#### What is expected
Please rewrite the records from the line containing "class: Liliopsida" through the end as a numbered list, leaving out any blank lines. Include only the lines in that stretch.

#### Given data
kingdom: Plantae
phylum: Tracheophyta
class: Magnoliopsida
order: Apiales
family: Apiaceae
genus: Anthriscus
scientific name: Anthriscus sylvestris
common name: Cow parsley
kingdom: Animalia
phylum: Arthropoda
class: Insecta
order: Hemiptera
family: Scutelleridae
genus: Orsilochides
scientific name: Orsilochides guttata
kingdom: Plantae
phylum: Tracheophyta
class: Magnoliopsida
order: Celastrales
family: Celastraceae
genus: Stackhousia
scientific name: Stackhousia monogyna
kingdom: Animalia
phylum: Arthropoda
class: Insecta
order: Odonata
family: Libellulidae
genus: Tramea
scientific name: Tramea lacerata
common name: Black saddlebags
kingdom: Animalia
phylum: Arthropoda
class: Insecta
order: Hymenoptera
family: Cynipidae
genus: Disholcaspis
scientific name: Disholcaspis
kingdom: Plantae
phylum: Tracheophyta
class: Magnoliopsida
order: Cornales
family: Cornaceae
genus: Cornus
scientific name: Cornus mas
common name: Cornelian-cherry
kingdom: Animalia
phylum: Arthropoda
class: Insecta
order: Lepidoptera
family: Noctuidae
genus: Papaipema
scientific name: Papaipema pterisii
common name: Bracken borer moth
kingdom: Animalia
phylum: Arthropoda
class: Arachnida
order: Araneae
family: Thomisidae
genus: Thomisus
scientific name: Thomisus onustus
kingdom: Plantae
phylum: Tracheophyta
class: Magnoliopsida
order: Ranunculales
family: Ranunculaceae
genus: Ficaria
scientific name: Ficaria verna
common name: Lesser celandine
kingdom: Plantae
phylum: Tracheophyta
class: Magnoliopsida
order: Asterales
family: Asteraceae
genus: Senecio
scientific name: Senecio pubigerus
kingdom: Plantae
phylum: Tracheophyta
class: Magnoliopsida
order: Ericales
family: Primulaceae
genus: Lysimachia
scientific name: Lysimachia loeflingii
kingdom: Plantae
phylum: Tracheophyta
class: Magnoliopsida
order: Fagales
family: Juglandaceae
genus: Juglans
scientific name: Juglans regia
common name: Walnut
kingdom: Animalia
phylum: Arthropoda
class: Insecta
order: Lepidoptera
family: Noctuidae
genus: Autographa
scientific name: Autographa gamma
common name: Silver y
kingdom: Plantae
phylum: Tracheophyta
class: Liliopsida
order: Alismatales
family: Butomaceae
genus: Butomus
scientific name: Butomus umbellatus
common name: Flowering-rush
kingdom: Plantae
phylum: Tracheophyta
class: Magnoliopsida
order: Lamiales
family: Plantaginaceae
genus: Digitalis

#### Reply to the task
1. class: Liliopsida
2. order: Alismatales
3. family: Butomaceae
4. genus: Butomus
5. scientific name: Butomus umbellatus
6. common name: Flowering-rush
7. kingdom: Plantae
8. phylum: Tracheophyta
9. class: Magnoliopsida
10. order: Lamiales
11. family: Plantaginaceae
12. genus: Digitalis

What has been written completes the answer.